START SUPPLIED RECORDS
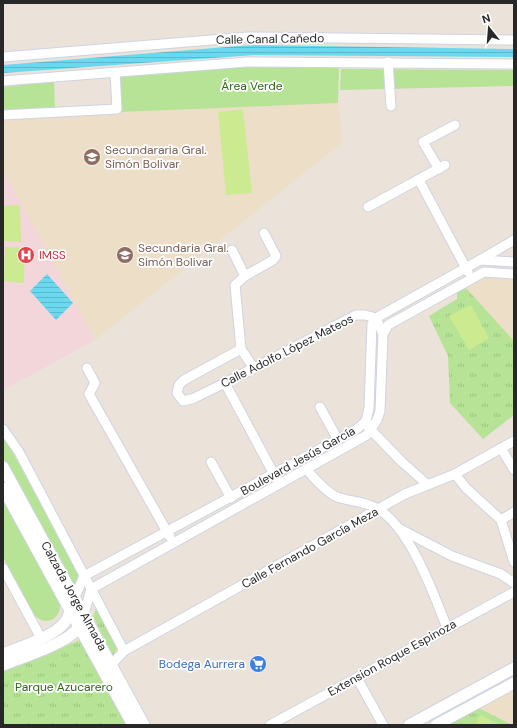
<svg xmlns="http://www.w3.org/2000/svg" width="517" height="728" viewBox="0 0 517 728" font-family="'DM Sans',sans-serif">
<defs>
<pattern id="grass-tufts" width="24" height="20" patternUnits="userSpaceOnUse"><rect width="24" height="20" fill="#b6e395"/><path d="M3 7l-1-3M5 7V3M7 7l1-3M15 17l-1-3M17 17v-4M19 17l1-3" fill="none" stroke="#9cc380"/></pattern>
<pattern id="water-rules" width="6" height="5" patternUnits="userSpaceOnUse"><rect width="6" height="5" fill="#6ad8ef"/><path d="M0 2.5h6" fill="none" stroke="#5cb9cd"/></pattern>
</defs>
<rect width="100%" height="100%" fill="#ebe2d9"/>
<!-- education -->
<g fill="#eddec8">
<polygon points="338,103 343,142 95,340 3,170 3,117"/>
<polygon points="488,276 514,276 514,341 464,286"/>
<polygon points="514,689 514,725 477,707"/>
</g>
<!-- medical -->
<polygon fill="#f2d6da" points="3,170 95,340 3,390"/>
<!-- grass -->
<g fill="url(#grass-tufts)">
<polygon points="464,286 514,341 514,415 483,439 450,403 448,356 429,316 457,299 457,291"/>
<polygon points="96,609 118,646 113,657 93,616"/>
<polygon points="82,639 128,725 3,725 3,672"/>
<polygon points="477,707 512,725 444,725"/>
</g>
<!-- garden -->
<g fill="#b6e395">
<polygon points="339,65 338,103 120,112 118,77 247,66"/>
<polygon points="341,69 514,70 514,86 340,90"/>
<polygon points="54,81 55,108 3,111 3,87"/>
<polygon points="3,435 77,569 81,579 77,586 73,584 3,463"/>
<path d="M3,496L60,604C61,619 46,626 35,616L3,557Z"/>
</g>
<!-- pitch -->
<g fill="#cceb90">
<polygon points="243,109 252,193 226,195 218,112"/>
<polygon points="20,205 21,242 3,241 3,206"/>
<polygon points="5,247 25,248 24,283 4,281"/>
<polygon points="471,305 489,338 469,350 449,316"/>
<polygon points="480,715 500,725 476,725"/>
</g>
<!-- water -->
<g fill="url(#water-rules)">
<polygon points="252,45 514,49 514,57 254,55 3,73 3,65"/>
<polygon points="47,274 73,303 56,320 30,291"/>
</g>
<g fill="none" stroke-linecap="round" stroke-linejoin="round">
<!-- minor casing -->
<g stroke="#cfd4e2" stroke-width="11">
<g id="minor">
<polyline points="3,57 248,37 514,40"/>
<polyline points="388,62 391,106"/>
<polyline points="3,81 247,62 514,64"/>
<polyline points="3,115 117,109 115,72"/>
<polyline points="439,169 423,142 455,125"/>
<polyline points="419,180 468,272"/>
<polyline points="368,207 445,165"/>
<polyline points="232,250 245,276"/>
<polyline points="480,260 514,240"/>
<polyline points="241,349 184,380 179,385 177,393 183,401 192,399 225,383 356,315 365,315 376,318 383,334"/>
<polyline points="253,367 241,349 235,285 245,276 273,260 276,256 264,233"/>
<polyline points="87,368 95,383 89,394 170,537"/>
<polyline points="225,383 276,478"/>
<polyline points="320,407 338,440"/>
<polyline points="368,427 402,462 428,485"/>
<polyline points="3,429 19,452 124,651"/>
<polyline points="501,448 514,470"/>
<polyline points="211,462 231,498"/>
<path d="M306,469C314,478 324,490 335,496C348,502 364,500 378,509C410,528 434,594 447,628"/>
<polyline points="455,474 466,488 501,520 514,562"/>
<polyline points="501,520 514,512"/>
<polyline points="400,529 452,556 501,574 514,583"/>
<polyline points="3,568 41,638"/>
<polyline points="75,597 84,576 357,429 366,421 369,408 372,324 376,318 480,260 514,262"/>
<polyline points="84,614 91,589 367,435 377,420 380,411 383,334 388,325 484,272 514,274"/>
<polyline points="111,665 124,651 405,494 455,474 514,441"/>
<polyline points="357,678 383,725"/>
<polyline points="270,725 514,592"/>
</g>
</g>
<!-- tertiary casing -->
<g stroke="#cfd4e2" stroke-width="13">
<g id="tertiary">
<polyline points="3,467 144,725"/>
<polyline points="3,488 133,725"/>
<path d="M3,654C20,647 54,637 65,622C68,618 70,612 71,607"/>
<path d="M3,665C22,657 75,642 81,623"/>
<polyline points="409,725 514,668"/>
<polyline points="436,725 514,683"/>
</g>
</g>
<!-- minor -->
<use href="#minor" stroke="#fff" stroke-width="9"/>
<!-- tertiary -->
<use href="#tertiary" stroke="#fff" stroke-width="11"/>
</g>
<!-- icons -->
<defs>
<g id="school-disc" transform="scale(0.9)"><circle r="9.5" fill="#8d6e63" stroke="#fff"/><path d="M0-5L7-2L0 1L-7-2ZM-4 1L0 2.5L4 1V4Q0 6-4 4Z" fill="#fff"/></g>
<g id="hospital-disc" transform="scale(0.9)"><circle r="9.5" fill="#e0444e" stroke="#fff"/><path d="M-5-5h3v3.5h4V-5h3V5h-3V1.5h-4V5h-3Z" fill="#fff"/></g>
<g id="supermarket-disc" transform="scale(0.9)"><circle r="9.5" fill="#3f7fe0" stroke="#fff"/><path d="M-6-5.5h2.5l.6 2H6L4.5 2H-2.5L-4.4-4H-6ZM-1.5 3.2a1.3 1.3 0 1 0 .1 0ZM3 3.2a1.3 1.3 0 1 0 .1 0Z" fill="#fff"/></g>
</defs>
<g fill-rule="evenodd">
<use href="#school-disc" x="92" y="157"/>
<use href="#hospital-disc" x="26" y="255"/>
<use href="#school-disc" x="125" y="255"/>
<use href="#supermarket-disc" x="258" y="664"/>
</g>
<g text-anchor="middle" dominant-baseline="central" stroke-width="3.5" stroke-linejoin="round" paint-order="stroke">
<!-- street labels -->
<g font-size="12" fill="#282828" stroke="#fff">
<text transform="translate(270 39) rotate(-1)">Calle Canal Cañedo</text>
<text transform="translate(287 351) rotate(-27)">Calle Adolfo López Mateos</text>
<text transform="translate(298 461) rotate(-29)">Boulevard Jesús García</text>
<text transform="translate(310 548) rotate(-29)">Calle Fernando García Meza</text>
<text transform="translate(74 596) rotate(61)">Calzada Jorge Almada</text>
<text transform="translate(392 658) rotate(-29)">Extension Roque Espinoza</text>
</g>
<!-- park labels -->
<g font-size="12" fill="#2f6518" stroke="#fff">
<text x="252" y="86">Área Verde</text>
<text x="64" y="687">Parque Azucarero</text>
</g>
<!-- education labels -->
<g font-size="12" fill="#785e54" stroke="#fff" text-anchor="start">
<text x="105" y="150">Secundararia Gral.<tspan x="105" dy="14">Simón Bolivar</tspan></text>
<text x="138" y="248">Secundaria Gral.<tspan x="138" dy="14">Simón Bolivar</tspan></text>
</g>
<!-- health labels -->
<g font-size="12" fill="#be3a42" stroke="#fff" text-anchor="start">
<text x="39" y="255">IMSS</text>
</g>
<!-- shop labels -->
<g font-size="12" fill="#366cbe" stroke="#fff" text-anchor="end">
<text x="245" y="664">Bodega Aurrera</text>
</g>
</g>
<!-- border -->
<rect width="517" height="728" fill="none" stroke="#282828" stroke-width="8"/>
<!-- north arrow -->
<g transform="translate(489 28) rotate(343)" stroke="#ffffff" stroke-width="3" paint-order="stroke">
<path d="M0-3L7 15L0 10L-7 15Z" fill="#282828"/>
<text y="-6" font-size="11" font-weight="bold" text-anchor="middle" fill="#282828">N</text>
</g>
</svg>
END SUPPLIED RECORDS
_PROBLEM DETAILS_: Only a number is expected here: how many lines of the records above contain "linejoin".

_PROBLEM SOLUTION_: 2